Tariffs on Baby Formula Returned. So Did the Shortages.
Huh, what a wild coincidence.
When supply chain issues caused a baby formula shortage last year, Congress (eventually) cut tariffs to help get more formula onto American store shelves.
It worked! Imports of baby formula soared during the second half of 2022 after tariffs and other regulations were lifted. Stores reported lower out-of-stock rates and news stories about panicked parents being unable to feed their infants abated. In short, the government removed economic barriers and the market solved the problem.
Then, the government put those barriers back in place. On January 1, the tariffs on baby formula returned. Now, so has the crisis.
"It's getting harder and harder" to find baby formula, pharmacy owner Anil Datwani told Fox News this week. "[Mothers] go from one store to the next store to the next store" looking for baby formula.
Meanwhile, some consumers are complaining on social media that prices for baby formula have suddenly spiked and availability is once again a problem. A Forbes investigation into a recent increase in the price of Enfamil baby formula noted that the increases "follow the expiration of the U.S. government's suspension of infant formula tariffs in January, which opened the door for formula (both foreign and U.S.-produced) to become more expensive." (Another contributing factor: Reckitt Benckiser, the British-based company that owns the Enfamil brand, issued a recall in February affecting about 145,000 cans of formula.)
Because that's what tariffs do, of course. They are import taxes that protect domestic industries at the expense of domestic consumers, who are subjected to limited supply and higher prices as a trade-off for industrial protectionism.
"Families who use imported formula aren't the only ones who suffer because of these taxes," because the tariff-induced price increases create an opportunity for domestic producers to raise prices too, explains Reason contributor Bonnie Kristian in a piece at The Daily Beast. "For instance, if tariffs make the price of European formula go from $24 to $30 a jar, U.S. producers that might otherwise have charged $25 can hike their prices to $27. Even with the 'cheaper' American option, you're paying more."
It's obviously a bad deal for consumers, but one that's often invisible. The baby formula shortage has changed that and made the costs of this specific trade policy readily apparent.

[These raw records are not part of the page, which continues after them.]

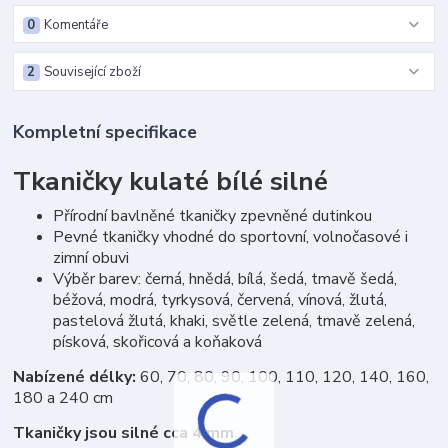
0
Komentáře
2
Související zboží
Kompletní specifikace
Tkaničky kulaté bílé silné
Přírodní bavlněné tkaničky zpevněné dutinkou
Pevné tkaničky vhodné do sportovní, volnočasové i
zimní obuvi
Výběr barev: černá, hnědá, bílá, šedá, tmavě šedá,
béžová, modrá, tyrkysová, červená, vínová, žlutá,
pastelová žlutá, khaki, světle zelená, tmavě zelená,
písková, skořicová a koňaková
Nabízené délky:
60, 70, 80, 90, 100, 110, 120, 140, 160,
180 a 240 cm
Tkaničky jsou silné cca 4 mm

It has also revealed the ways in which special interests pull the strings on many protectionist policies. In this case, it was the dairy industry, which benefits from the anti-competitive tariffs and other regulations that effectively prevent foreign baby formula from being sold in America. As Reason reported in December, the National Milk Producers Federation pushed Congress to reimplement the baby formula tariffs, arguing at the time that "the temporary production shortfall that gripped American families in need of formula earlier this year has abated."

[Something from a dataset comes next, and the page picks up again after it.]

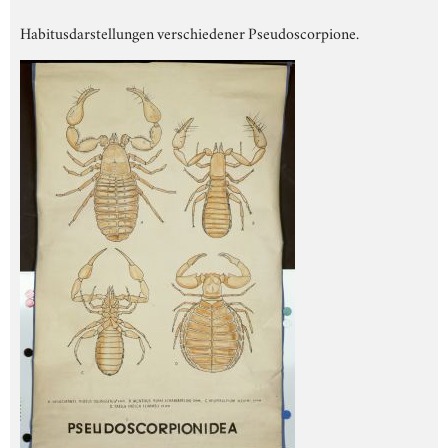
Habitusdarstellungen verschiedener Pseudoscorpione.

Except, obviously, it hasn't.
Meanwhile, on Tuesday, the Food and Drug Administration (FDA) announced new plans to "increase the resiliency of the U.S. infant formula market," including new regulations, more inspections of manufacturing facilities, and an expedited review process for new products seeking to enter the market. The FDA also promised to examine "other factors that may influence the infant formula supply, such as tariffs and market concentration" but did not promise to take any particular steps in that direction.
The timing is convenient, as current and former FDA officials are being hauled before Congress this week to answer questions about the shortage and the agency's role in worsening it. The hearings are likely to once again highlight how the FDA's internal dysfunction led to delays in informing the public about the problems at the Abbott Nutrition plant in Michigan, which was shut down in early 2022 due to contamination, spurring the shortages.
The fact that the FDA has admitted it played a major role in creating the baby formula shortage in the first place but has steadfastly refused to hold anyone at the administration accountable for those mistakes should temper any expectations of positive changes.
The FDA has also backpedaled since the start of the new year. On January 6, it rescinded some of the measures adopted last year to allow foreign formula producers to sell their products in the United States. Now, only applications from foreign producers who intend to have a permanent presence in the U.S. market are being reviewed—potentially cutting off suppliers who might be able to help on a temporary basis.
More than a year after the baby formula shortage hit, the federal government is still struggling to figure out what should be blindingly obvious. Want a more resilient market? Let more producers compete on a level playing field—regardless of whether their products are made here or not.